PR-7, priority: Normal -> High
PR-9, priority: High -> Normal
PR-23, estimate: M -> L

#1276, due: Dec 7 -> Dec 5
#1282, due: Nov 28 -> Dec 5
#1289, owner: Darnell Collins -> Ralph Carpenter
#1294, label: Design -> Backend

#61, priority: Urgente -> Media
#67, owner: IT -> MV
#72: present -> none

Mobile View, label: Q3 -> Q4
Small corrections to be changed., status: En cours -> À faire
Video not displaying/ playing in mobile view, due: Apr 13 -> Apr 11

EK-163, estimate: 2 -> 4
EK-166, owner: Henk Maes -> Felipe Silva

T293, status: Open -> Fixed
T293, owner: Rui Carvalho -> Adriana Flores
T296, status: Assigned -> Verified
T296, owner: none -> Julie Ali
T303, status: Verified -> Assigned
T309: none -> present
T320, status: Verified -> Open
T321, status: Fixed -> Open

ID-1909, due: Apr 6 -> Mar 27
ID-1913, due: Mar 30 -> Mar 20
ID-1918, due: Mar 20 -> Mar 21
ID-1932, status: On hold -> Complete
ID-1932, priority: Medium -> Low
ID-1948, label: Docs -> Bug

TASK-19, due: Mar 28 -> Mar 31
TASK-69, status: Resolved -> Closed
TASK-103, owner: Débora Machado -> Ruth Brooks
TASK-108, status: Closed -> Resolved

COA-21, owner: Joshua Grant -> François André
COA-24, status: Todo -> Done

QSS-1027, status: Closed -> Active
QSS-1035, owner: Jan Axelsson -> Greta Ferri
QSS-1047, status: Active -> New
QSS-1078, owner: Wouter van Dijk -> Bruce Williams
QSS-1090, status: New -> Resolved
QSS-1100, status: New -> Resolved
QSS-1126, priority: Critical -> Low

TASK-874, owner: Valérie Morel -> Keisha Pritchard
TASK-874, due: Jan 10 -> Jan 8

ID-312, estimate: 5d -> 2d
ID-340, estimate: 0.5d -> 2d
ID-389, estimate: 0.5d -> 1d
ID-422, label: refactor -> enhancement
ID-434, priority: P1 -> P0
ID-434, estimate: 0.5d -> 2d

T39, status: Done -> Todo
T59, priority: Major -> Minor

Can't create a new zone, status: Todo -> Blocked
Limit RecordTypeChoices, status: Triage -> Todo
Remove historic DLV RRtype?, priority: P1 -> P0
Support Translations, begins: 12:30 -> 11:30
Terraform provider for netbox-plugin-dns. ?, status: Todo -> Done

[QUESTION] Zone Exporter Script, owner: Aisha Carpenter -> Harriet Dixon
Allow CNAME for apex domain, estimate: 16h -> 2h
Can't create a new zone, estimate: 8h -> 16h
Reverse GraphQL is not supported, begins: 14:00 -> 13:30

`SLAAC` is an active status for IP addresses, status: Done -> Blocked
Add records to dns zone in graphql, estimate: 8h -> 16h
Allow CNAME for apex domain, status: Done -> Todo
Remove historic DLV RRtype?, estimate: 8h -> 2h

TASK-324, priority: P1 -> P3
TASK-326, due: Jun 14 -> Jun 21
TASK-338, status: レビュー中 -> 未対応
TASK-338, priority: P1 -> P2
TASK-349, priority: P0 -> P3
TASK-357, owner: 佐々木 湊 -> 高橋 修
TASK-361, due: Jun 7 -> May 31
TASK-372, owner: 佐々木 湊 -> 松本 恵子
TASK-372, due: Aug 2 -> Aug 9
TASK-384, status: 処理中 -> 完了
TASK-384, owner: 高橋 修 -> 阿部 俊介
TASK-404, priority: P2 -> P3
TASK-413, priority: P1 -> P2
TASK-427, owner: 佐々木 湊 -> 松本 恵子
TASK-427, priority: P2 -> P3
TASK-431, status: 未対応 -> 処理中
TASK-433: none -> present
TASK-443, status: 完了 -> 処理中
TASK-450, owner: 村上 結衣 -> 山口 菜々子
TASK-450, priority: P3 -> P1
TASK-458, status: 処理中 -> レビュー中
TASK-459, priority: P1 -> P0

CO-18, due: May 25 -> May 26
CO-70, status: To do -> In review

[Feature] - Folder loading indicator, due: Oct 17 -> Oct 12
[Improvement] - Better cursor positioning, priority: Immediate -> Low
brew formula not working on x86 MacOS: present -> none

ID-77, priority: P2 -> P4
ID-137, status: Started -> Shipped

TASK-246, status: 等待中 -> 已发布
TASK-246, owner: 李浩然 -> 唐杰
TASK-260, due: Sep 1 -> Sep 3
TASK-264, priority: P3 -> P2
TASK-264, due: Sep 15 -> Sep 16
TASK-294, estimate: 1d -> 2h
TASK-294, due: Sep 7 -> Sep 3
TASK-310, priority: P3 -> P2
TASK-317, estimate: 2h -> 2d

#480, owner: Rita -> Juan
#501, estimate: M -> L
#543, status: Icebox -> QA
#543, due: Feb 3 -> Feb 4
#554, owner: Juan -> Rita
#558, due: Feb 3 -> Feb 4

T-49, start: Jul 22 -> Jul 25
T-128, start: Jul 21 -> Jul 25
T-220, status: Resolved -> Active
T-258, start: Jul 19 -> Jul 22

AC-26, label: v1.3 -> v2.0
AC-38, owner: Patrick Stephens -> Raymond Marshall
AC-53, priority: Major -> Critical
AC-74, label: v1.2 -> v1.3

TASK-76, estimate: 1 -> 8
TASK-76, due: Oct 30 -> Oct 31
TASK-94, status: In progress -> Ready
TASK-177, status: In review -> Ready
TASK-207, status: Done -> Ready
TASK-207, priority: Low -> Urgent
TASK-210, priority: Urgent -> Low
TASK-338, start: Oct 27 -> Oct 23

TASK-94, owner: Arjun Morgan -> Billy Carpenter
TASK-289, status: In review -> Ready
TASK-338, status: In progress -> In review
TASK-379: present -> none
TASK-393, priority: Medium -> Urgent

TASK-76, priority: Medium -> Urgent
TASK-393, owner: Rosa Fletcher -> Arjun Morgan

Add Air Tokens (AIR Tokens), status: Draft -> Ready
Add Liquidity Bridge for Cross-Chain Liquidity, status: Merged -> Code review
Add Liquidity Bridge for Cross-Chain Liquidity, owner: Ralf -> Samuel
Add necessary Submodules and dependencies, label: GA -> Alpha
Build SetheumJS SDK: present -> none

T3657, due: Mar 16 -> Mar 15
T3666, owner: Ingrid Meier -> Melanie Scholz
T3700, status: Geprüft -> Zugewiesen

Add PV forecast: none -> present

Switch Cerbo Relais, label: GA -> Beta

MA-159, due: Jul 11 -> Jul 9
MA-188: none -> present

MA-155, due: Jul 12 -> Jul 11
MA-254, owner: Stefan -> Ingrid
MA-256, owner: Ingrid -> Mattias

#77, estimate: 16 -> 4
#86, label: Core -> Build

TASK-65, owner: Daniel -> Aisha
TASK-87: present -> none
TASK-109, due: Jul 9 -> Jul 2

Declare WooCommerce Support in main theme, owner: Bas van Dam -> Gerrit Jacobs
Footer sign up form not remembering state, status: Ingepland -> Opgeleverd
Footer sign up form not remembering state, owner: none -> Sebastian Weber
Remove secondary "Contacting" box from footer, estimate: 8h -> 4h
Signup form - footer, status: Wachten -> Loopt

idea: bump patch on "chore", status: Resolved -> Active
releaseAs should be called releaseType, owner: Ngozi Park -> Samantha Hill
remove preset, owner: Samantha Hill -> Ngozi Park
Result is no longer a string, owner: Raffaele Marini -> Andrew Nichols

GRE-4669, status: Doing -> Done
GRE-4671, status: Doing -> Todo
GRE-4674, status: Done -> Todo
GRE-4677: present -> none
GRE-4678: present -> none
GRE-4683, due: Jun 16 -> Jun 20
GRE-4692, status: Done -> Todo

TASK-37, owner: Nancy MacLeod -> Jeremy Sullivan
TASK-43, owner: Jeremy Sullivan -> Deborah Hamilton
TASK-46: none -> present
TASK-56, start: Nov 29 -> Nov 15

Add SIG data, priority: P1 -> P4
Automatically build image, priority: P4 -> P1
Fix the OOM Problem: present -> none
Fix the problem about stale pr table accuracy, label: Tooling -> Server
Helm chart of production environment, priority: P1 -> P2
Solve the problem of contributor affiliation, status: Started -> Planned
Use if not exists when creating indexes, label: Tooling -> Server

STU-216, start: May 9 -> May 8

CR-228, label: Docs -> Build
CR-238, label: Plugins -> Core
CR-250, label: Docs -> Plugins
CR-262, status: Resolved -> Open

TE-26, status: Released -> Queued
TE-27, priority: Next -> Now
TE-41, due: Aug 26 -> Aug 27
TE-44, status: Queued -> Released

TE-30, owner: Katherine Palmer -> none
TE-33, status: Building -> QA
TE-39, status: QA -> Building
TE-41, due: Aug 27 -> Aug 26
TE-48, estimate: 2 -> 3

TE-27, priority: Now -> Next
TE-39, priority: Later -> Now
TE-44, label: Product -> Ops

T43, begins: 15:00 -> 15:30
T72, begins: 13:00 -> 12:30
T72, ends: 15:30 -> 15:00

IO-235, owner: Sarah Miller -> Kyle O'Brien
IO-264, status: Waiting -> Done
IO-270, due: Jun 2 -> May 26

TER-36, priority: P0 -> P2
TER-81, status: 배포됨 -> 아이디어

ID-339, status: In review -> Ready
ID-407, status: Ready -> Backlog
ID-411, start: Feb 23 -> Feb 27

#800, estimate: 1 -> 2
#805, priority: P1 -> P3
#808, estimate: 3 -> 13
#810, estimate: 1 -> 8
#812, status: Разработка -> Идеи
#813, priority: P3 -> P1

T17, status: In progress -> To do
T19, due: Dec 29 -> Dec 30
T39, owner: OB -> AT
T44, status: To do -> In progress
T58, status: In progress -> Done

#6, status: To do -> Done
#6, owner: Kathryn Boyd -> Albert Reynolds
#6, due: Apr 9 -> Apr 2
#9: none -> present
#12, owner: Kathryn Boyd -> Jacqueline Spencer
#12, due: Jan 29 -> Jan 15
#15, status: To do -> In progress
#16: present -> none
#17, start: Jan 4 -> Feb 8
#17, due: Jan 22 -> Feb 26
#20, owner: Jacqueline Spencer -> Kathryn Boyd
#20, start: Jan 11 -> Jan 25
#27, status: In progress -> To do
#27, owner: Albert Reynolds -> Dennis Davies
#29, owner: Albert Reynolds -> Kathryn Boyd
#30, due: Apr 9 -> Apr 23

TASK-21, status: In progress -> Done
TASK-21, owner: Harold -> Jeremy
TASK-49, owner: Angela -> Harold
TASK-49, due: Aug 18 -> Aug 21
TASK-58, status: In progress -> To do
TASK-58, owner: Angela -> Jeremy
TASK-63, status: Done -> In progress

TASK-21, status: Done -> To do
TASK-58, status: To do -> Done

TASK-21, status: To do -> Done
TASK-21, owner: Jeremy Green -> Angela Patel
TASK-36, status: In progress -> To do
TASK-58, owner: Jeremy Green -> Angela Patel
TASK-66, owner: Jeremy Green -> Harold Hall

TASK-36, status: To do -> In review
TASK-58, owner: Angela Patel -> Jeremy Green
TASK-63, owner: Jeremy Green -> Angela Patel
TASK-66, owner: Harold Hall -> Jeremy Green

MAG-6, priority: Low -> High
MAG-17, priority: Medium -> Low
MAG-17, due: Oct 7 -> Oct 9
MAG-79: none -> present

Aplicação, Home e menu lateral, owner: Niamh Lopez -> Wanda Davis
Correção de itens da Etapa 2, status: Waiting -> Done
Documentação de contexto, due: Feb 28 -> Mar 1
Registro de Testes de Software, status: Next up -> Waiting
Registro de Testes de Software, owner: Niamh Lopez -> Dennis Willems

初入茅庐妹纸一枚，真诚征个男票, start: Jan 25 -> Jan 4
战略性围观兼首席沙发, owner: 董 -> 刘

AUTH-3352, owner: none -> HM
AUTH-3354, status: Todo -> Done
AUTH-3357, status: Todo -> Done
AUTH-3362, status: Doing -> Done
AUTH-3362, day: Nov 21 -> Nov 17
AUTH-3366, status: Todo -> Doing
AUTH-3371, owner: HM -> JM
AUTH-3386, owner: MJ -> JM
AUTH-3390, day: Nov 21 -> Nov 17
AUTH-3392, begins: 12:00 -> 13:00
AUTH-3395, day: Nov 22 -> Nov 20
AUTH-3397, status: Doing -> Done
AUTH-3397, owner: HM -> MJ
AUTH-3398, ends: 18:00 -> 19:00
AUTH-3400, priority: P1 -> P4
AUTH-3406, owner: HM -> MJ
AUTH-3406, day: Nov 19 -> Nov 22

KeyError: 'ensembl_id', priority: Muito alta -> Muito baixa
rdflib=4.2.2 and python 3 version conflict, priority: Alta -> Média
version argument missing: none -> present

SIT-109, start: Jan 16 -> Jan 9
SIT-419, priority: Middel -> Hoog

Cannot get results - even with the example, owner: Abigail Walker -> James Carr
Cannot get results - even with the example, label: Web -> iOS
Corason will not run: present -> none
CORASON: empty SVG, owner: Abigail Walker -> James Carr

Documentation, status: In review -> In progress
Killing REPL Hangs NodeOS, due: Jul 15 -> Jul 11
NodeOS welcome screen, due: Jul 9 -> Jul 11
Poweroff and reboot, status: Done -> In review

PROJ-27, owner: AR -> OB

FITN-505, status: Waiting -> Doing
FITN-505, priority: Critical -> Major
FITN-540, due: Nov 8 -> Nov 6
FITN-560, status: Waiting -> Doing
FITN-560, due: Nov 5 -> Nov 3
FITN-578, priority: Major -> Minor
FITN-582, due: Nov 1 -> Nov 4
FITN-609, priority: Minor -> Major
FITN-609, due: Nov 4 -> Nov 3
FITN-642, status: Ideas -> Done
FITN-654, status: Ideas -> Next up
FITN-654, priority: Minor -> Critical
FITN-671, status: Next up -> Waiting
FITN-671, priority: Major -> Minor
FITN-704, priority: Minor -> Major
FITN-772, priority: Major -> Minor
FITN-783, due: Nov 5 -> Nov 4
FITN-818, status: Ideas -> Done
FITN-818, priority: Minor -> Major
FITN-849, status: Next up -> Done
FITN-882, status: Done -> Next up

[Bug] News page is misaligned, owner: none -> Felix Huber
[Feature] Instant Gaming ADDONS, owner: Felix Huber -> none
□ □ □ □ □ □ □
What is needed is a verbatim copy of every line in the records above from the one containing "TASK-349, priority: P0 -> P3" down to the one containing "T-128, start: Jul 21 -> Jul 25", both included, and nothing more.

### Output for this task
TASK-349, priority: P0 -> P3
TASK-357, owner: 佐々木 湊 -> 高橋 修
TASK-361, due: Jun 7 -> May 31
TASK-372, owner: 佐々木 湊 -> 松本 恵子
TASK-372, due: Aug 2 -> Aug 9
TASK-384, status: 処理中 -> 完了
TASK-384, owner: 高橋 修 -> 阿部 俊介
TASK-404, priority: P2 -> P3
TASK-413, priority: P1 -> P2
TASK-427, owner: 佐々木 湊 -> 松本 恵子
TASK-427, priority: P2 -> P3
TASK-431, status: 未対応 -> 処理中
TASK-433: none -> present
TASK-443, status: 完了 -> 処理中
TASK-450, owner: 村上 結衣 -> 山口 菜々子
TASK-450, priority: P3 -> P1
TASK-458, status: 処理中 -> レビュー中
TASK-459, priority: P1 -> P0

CO-18, due: May 25 -> May 26
CO-70, status: To do -> In review

[Feature] - Folder loading indicator, due: Oct 17 -> Oct 12
[Improvement] - Better cursor positioning, priority: Immediate -> Low
brew formula not working on x86 MacOS: present -> none

ID-77, priority: P2 -> P4
ID-137, status: Started -> Shipped

TASK-246, status: 等待中 -> 已发布
TASK-246, owner: 李浩然 -> 唐杰
TASK-260, due: Sep 1 -> Sep 3
TASK-264, priority: P3 -> P2
TASK-264, due: Sep 15 -> Sep 16
TASK-294, estimate: 1d -> 2h
TASK-294, due: Sep 7 -> Sep 3
TASK-310, priority: P3 -> P2
TASK-317, estimate: 2h -> 2d

#480, owner: Rita -> Juan
#501, estimate: M -> L
#543, status: Icebox -> QA
#543, due: Feb 3 -> Feb 4
#554, owner: Juan -> Rita
#558, due: Feb 3 -> Feb 4

T-49, start: Jul 22 -> Jul 25
T-128, start: Jul 21 -> Jul 25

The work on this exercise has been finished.